[Data items]
━━━━
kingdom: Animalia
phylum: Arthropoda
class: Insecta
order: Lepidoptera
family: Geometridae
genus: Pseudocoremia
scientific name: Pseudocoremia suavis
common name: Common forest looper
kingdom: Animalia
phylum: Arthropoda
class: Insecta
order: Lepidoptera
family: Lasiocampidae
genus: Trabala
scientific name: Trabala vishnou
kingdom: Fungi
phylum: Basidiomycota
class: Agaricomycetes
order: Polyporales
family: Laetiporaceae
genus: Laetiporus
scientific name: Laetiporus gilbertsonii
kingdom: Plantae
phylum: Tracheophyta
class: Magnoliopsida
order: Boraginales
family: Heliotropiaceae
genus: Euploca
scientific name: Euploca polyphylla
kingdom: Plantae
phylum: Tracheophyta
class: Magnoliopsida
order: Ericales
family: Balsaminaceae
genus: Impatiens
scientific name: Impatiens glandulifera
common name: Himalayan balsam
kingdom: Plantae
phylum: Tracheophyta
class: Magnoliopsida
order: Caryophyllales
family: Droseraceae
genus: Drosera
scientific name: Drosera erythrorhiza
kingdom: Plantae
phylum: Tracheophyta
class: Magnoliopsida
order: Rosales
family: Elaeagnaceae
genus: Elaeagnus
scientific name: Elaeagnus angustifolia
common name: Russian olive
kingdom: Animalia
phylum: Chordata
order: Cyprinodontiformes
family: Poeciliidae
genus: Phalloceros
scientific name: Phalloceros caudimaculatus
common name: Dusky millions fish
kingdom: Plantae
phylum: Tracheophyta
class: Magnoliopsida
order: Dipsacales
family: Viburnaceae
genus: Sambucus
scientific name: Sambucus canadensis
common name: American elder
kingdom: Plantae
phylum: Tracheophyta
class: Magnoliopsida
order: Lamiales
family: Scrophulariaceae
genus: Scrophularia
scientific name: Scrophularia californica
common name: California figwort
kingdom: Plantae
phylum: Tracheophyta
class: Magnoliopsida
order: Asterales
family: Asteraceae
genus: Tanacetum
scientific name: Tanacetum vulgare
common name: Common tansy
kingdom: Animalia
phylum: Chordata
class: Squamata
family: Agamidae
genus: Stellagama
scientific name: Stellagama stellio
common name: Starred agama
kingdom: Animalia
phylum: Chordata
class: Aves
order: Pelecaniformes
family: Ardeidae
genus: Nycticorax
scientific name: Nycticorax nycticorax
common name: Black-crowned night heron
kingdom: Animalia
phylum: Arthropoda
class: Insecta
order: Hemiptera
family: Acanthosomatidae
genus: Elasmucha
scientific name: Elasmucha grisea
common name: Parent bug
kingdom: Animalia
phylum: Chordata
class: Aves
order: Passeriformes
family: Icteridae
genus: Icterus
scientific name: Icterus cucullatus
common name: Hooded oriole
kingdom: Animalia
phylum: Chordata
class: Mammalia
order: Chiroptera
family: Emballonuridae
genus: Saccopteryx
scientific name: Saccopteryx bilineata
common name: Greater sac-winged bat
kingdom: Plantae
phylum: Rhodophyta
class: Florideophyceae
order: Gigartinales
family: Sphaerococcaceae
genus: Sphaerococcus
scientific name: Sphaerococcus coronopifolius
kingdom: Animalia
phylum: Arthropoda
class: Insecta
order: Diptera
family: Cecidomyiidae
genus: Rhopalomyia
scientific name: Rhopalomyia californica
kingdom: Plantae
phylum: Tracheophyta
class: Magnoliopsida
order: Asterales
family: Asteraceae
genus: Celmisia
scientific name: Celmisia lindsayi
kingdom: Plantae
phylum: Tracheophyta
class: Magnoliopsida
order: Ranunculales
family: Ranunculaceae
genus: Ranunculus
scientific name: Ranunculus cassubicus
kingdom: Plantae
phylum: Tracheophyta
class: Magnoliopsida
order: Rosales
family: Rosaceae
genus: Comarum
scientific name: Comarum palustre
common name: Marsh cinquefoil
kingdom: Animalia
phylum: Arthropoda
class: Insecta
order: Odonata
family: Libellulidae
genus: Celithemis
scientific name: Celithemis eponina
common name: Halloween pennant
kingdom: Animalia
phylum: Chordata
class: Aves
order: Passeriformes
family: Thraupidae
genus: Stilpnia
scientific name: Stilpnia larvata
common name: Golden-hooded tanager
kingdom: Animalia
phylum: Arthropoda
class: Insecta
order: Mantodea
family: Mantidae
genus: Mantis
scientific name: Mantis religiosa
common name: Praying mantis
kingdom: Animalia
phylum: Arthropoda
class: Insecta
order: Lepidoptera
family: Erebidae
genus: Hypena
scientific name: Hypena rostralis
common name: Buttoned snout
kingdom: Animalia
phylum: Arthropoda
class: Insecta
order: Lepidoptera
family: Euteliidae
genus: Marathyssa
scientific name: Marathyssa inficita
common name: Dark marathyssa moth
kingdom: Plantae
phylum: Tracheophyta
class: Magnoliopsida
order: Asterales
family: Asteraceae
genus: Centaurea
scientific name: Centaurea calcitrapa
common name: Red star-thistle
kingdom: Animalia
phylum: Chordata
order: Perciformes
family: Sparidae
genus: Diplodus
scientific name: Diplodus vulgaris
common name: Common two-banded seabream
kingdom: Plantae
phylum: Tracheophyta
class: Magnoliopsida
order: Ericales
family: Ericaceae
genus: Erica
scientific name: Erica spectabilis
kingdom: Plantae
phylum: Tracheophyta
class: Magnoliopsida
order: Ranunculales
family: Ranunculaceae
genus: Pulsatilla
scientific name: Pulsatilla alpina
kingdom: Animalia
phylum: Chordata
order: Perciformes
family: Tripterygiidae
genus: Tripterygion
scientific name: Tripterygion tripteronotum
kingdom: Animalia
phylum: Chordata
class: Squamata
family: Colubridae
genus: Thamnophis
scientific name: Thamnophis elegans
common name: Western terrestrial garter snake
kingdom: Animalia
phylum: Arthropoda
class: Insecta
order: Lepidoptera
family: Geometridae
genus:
━━━━
Write out the material above again, swapping every "scientific name" for "species" and leaving everything else unchanged.

kingdom: Animalia
phylum: Arthropoda
class: Insecta
order: Lepidoptera
family: Geometridae
genus: Pseudocoremia
species: Pseudocoremia suavis
common name: Common forest looper
kingdom: Animalia
phylum: Arthropoda
class: Insecta
order: Lepidoptera
family: Lasiocampidae
genus: Trabala
species: Trabala vishnou
kingdom: Fungi
phylum: Basidiomycota
class: Agaricomycetes
order: Polyporales
family: Laetiporaceae
genus: Laetiporus
species: Laetiporus gilbertsonii
kingdom: Plantae
phylum: Tracheophyta
class: Magnoliopsida
order: Boraginales
family: Heliotropiaceae
genus: Euploca
species: Euploca polyphylla
kingdom: Plantae
phylum: Tracheophyta
class: Magnoliopsida
order: Ericales
family: Balsaminaceae
genus: Impatiens
species: Impatiens glandulifera
common name: Himalayan balsam
kingdom: Plantae
phylum: Tracheophyta
class: Magnoliopsida
order: Caryophyllales
family: Droseraceae
genus: Drosera
species: Drosera erythrorhiza
kingdom: Plantae
phylum: Tracheophyta
class: Magnoliopsida
order: Rosales
family: Elaeagnaceae
genus: Elaeagnus
species: Elaeagnus angustifolia
common name: Russian olive
kingdom: Animalia
phylum: Chordata
order: Cyprinodontiformes
family: Poeciliidae
genus: Phalloceros
species: Phalloceros caudimaculatus
common name: Dusky millions fish
kingdom: Plantae
phylum: Tracheophyta
class: Magnoliopsida
order: Dipsacales
family: Viburnaceae
genus: Sambucus
species: Sambucus canadensis
common name: American elder
kingdom: Plantae
phylum: Tracheophyta
class: Magnoliopsida
order: Lamiales
family: Scrophulariaceae
genus: Scrophularia
species: Scrophularia californica
common name: California figwort
kingdom: Plantae
phylum: Tracheophyta
class: Magnoliopsida
order: Asterales
family: Asteraceae
genus: Tanacetum
species: Tanacetum vulgare
common name: Common tansy
kingdom: Animalia
phylum: Chordata
class: Squamata
family: Agamidae
genus: Stellagama
species: Stellagama stellio
common name: Starred agama
kingdom: Animalia
phylum: Chordata
class: Aves
order: Pelecaniformes
family: Ardeidae
genus: Nycticorax
species: Nycticorax nycticorax
common name: Black-crowned night heron
kingdom: Animalia
phylum: Arthropoda
class: Insecta
order: Hemiptera
family: Acanthosomatidae
genus: Elasmucha
species: Elasmucha grisea
common name: Parent bug
kingdom: Animalia
phylum: Chordata
class: Aves
order: Passeriformes
family: Icteridae
genus: Icterus
species: Icterus cucullatus
common name: Hooded oriole
kingdom: Animalia
phylum: Chordata
class: Mammalia
order: Chiroptera
family: Emballonuridae
genus: Saccopteryx
species: Saccopteryx bilineata
common name: Greater sac-winged bat
kingdom: Plantae
phylum: Rhodophyta
class: Florideophyceae
order: Gigartinales
family: Sphaerococcaceae
genus: Sphaerococcus
species: Sphaerococcus coronopifolius
kingdom: Animalia
phylum: Arthropoda
class: Insecta
order: Diptera
family: Cecidomyiidae
genus: Rhopalomyia
species: Rhopalomyia californica
kingdom: Plantae
phylum: Tracheophyta
class: Magnoliopsida
order: Asterales
family: Asteraceae
genus: Celmisia
species: Celmisia lindsayi
kingdom: Plantae
phylum: Tracheophyta
class: Magnoliopsida
order: Ranunculales
family: Ranunculaceae
genus: Ranunculus
species: Ranunculus cassubicus
kingdom: Plantae
phylum: Tracheophyta
class: Magnoliopsida
order: Rosales
family: Rosaceae
genus: Comarum
species: Comarum palustre
common name: Marsh cinquefoil
kingdom: Animalia
phylum: Arthropoda
class: Insecta
order: Odonata
family: Libellulidae
genus: Celithemis
species: Celithemis eponina
common name: Halloween pennant
kingdom: Animalia
phylum: Chordata
class: Aves
order: Passeriformes
family: Thraupidae
genus: Stilpnia
species: Stilpnia larvata
common name: Golden-hooded tanager
kingdom: Animalia
phylum: Arthropoda
class: Insecta
order: Mantodea
family: Mantidae
genus: Mantis
species: Mantis religiosa
common name: Praying mantis
kingdom: Animalia
phylum: Arthropoda
class: Insecta
order: Lepidoptera
family: Erebidae
genus: Hypena
species: Hypena rostralis
common name: Buttoned snout
kingdom: Animalia
phylum: Arthropoda
class: Insecta
order: Lepidoptera
family: Euteliidae
genus: Marathyssa
species: Marathyssa inficita
common name: Dark marathyssa moth
kingdom: Plantae
phylum: Tracheophyta
class: Magnoliopsida
order: Asterales
family: Asteraceae
genus: Centaurea
species: Centaurea calcitrapa
common name: Red star-thistle
kingdom: Animalia
phylum: Chordata
order: Perciformes
family: Sparidae
genus: Diplodus
species: Diplodus vulgaris
common name: Common two-banded seabream
kingdom: Plantae
phylum: Tracheophyta
class: Magnoliopsida
order: Ericales
family: Ericaceae
genus: Erica
species: Erica spectabilis
kingdom: Plantae
phylum: Tracheophyta
class: Magnoliopsida
order: Ranunculales
family: Ranunculaceae
genus: Pulsatilla
species: Pulsatilla alpina
kingdom: Animalia
phylum: Chordata
order: Perciformes
family: Tripterygiidae
genus: Tripterygion
species: Tripterygion tripteronotum
kingdom: Animalia
phylum: Chordata
class: Squamata
family: Colubridae
genus: Thamnophis
species: Thamnophis elegans
common name: Western terrestrial garter snake
kingdom: Animalia
phylum: Arthropoda
class: Insecta
order: Lepidoptera
family: Geometridae
genus:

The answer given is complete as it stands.